→ TEXTO SELECCIONADO:
• • •

Las inscripciones en
cerámica y piedra son clave para reconstruir el desarrollo de los primeros
sistemas de representación de las lenguas de los tartésicos, íberos y
celtíberos
J. A. AUNIÓN
A la izquierda, una pieza
hallada por Diego Ruiz Mata en el yacimiento de doña Blanca, en Cádiz, de los
siglos VIII-VII antes de Cristo, con las primeras cuatro letras del alfabeto
fenicio. A la derecha, una de las bulas fenicias del siglo VIII antes de Cristo
halladas en el Teatro Cómico de Cádiz.
Como en las novelas de
misterio, a veces ocurre en la arqueología que las claves del enigma estaban
ahí mismo, delante de los ojos; solo había que fijarse un poco más, mirar de
otra manera. Por ejemplo, pasó así cuando el epigrafista José Ángel Zamora se
dio cuenta, estudiando inscripciones en escritura fenicia en grafitos (pequeños
trozos de cerámica) de hace unos 2.800 años hallados en la península Ibérica,
que sus autores tenían, por fuerza, que haber aprendido a escribir en papiros,
aunque de estos no quede ni rastro; la forma de trazar las letras (el ductus),
más veloz y natural, les delataba.
Eso deshizo el nudo que le
permitió sostener que los primeros fenicios que se asentaron en el sur de la
península en torno al siglo IX antes de Cristo “escribían y escribían mucho”,
aunque no queden muchos restos que lo atestigüen, reforzando la idea de que fue
aquella primera gran civilización comerciante y viajera del Mediterráneo
antiguo la que introdujo la escritura que poco después los lugareños
readaptaron para sus propias lenguas. Y lo hicieron con un sistema que duró más
de 700 años —en versión tartésica, ibérica y celtibérica—, llegando a convivir
con el latín de los romanos, aunque este acabó imponiéndose, sepultando los
otros en las brumas de las que hoy los especialistas los siguen intentando
rescatar.

• • •

→ REGISTROS PROPORCIONADOS:
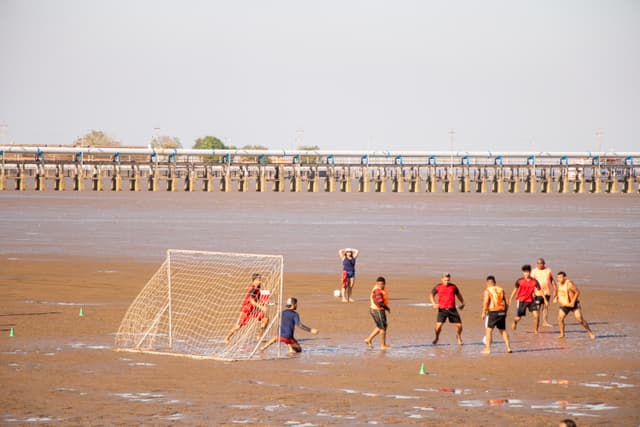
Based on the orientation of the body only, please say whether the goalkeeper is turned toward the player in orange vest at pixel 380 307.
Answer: yes

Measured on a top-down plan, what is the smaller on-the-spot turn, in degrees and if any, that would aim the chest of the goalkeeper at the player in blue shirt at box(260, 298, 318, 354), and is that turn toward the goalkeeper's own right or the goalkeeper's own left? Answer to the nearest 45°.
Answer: approximately 45° to the goalkeeper's own right

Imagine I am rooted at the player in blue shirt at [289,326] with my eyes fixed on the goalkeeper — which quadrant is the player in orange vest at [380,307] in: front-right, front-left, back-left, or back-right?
back-right

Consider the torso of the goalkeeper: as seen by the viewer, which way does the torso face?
to the viewer's right

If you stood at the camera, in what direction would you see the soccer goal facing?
facing away from the viewer and to the right of the viewer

• • •

→ TAREA A REALIZAR: Según el texto seleccionado, ¿qué llevó a José Ángel Zamora a concluir que los autores de los grafitos en escritura fenicia tuvieron que aprender a escribir en papiros? Explícalo en una a tres oraciones. Los registros no tienen relación alguna con el texto seleccionado.

→ RESPUESTA ESCRITA: Lo llevó a esa conclusión la forma de trazar las letras en esos grafitos, el ductus, que era más veloz y natural. Ese trazo delataba que sus autores habían aprendido a escribir en papiros, aunque de estos no quede ni rastro.